Here’s the end of it:
(The full thing can be found at http://www.princeton.edu/main/news/archive/S27/52/51O99/index.xml?section )
I was working at a financial firm in New York City with a bunch of very smart people, and I had a brilliant boss that I much admired. I went to my boss and told him I wanted to start a company selling books on the Internet. He took me on a long walk in Central Park, listened carefully to me, and finally said, “That sounds like a really good idea, but it would be an even better idea for someone who didn’t already have a good job.” That logic made some sense to me, and he convinced me to think about it for 48 hours before making a final decision. Seen in that light, it really was a difficult choice, but ultimately, I decided I had to give it a shot. I didn’t think I’d regret trying and failing. And I suspected I would always be haunted by a decision to not try at all. After much consideration, I took the less safe path to follow my passion, and I’m proud of that choice.
Tomorrow, in a very real sense, your life — the life you author from scratch on your own — begins.
How will you use your gifts? What choices will you make?
Will inertia be your guide, or will you follow your passions?
Will you follow dogma, or will you be original?
Will you choose a life of ease, or a life of service and adventure?
Will you wilt under criticism, or will you follow your convictions?
Will you bluff it out when you’re wrong, or will you apologize?
Will you guard your heart against rejection, or will you act when you fall in love?
Will you play it safe, or will you be a little bit swashbuckling?
When it’s tough, will you give up, or will you be relentless?
Will you be a cynic, or will you be a builder?
Will you be clever at the expense of others, or will you be kind?
I will hazard a prediction. When you are 80 years old, and in a quiet moment of reflection narrating for only yourself the most personal version of your life story, the telling that will be most compact and meaningful will be the series of choices you have made. In the end, we are our choices. Build yourself a great story. Thank you and good luck!
Now there is a bit of survivorship bias here. Those that left good paying jobs to start their own ventures and failed, instead of creating multi-billion dollar companies, are unlikely to be invited to make speeches at Princeton. Still, I think Bezos makes a lot of good points. Life does get more enjoyable and interesting if one doesn’t play it safe all the time, and dare to make original choices.
And I have a feeling that those who leave nice jobs to start companies and fail, manage benefit from the experience somehow like succeeding in the next try or taking the career in a new path.
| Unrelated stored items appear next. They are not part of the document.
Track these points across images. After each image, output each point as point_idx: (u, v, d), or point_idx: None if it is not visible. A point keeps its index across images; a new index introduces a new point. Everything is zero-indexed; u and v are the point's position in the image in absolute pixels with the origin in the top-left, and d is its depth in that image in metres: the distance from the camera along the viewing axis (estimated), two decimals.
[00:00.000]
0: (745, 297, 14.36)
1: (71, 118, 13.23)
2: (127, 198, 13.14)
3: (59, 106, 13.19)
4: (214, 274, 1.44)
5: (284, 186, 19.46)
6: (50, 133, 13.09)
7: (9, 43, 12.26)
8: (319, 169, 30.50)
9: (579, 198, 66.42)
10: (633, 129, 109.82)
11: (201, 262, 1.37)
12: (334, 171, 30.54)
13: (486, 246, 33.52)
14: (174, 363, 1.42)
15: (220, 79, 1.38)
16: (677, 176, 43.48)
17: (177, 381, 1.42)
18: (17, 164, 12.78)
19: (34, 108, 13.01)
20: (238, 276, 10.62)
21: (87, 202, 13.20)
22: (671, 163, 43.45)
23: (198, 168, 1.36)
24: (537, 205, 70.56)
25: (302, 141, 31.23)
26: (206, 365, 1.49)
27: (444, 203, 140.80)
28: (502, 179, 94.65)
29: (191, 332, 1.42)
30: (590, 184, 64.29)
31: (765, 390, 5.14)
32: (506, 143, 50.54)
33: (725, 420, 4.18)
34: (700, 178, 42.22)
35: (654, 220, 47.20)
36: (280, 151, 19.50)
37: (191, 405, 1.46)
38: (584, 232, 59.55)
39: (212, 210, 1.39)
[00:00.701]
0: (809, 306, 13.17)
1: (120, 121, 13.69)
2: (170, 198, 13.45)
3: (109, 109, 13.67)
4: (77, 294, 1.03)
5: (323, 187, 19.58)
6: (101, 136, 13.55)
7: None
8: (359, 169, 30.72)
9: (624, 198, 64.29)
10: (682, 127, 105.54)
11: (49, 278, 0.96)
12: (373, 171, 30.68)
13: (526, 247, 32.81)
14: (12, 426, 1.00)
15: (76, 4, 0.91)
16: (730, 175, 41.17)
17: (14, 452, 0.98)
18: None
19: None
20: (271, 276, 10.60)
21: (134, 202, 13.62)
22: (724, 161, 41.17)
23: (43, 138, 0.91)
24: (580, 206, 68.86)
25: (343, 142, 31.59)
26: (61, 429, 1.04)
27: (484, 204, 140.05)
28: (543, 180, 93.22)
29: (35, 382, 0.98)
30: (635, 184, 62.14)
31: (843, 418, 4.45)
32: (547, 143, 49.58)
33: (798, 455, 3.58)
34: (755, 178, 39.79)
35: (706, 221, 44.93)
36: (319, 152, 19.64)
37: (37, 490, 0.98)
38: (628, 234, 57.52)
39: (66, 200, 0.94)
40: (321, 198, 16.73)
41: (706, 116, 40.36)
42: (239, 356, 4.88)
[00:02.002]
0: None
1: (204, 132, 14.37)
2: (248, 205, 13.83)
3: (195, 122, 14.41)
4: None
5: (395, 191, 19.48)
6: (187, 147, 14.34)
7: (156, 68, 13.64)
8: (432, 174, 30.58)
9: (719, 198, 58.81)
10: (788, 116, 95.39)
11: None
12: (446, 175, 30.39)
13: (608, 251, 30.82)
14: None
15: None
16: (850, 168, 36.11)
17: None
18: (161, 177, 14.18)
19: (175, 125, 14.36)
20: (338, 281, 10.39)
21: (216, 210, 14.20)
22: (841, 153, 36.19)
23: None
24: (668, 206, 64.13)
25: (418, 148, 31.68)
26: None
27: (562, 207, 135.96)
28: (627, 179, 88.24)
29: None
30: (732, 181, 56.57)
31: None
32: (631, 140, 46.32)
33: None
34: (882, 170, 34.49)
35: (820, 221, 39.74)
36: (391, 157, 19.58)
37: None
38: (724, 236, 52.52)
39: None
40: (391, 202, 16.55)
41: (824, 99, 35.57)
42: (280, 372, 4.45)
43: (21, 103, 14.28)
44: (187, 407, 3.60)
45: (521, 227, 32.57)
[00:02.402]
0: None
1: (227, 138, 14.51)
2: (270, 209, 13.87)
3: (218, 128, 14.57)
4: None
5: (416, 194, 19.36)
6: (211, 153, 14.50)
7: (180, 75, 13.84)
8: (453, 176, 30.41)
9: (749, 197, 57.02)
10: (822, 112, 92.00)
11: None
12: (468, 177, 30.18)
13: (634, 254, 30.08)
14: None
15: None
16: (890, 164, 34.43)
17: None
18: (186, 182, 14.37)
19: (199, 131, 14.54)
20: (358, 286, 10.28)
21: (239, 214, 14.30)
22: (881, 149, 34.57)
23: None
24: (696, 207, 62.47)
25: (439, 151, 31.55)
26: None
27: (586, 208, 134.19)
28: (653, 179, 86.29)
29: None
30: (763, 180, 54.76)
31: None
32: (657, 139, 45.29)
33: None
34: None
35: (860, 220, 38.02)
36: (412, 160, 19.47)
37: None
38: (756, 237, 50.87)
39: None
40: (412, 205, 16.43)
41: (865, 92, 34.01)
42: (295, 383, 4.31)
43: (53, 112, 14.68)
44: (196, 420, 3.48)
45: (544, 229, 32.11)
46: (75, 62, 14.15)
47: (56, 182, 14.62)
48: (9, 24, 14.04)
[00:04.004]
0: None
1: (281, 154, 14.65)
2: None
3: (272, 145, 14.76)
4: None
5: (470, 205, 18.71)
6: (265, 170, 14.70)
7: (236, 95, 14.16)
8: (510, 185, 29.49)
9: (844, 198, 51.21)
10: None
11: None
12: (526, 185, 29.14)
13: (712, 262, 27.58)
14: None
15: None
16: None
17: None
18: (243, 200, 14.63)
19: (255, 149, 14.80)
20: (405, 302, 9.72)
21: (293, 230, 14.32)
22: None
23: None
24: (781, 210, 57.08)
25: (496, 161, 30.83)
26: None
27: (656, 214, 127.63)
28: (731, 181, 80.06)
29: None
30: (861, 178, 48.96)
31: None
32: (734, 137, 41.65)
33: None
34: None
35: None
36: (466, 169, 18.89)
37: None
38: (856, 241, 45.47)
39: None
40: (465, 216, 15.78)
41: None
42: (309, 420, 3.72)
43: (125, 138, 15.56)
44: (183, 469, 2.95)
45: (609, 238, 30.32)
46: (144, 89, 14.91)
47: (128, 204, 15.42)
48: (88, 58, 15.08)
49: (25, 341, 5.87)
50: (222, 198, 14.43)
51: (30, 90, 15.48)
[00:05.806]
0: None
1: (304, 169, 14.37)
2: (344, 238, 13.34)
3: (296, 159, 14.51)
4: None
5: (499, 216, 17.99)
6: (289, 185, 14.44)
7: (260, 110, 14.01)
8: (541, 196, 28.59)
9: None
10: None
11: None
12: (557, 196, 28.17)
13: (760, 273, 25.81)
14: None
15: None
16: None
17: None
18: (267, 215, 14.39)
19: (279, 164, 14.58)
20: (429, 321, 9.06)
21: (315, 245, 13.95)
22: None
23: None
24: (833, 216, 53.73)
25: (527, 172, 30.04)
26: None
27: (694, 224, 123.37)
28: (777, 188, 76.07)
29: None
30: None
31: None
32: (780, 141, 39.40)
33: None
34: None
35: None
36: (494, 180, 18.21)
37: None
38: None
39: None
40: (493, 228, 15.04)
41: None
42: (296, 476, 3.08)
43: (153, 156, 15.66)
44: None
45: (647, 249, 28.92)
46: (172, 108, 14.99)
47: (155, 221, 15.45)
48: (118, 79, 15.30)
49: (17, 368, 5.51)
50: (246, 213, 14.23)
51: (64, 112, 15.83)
I don’t think there are many regretting trying.
Translating this into my own situation, I am already determined to push the real estate venture in Africa until it either becomes much bigger than it is today or fails. (And blog readers will see how it goes!) Even if the venture never provides as much money as my day job, at age 80 I’d rather tell the grandchildren about setting up a real estate company in West Africa than being a mid-level employee at a large corporation.